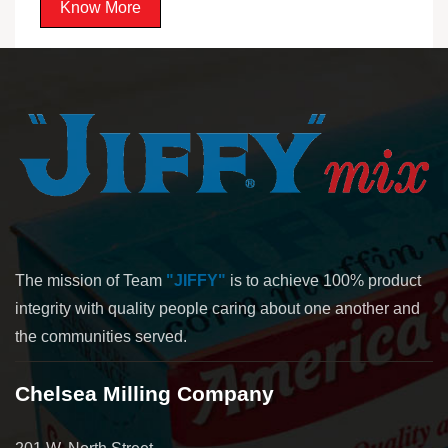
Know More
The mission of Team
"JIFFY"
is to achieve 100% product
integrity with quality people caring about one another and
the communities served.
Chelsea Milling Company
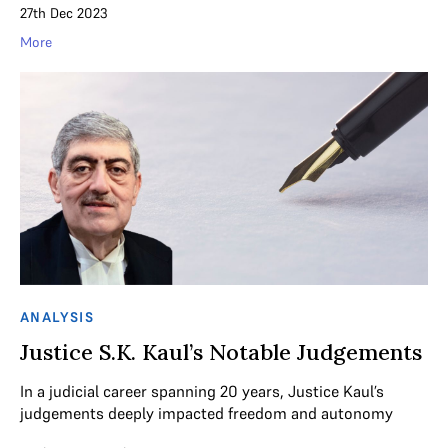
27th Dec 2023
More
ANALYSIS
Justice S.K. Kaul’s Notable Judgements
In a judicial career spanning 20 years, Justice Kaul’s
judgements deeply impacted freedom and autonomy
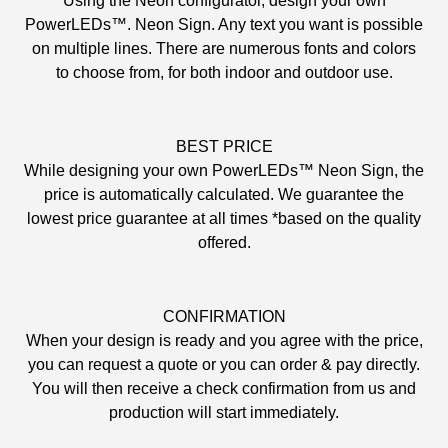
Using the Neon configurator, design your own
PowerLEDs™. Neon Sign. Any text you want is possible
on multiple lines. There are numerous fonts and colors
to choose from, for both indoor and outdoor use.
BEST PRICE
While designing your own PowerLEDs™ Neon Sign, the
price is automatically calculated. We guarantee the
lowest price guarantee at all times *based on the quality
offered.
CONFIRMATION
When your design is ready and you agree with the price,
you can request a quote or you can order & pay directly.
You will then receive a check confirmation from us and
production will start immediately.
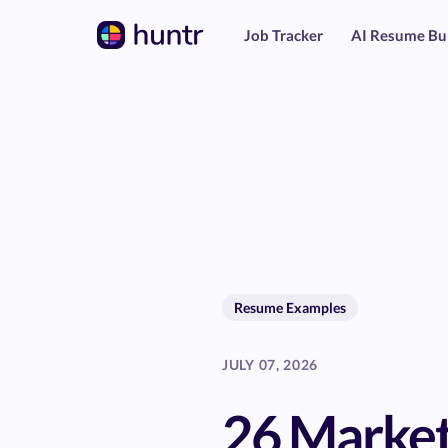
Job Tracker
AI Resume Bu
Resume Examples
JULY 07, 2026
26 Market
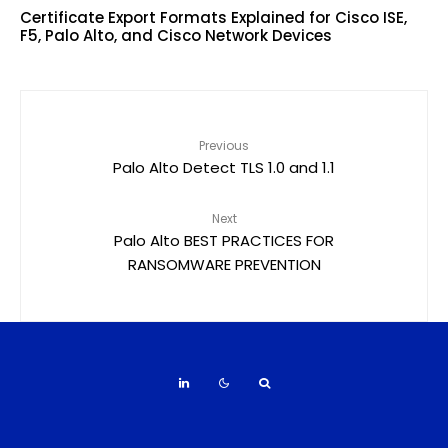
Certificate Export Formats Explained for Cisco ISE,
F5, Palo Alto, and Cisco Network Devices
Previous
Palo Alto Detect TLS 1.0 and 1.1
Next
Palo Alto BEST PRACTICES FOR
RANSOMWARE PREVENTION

◆ ◆ ◆ ◆ ◆

REQUIRED WORK:
All the lines that hold the word "quality" must appear in the answer, copied from the records.

SOLUTION TO THIS EXERCISE:
integrity with quality people caring about one another and
lowest price guarantee at all times *based on the quality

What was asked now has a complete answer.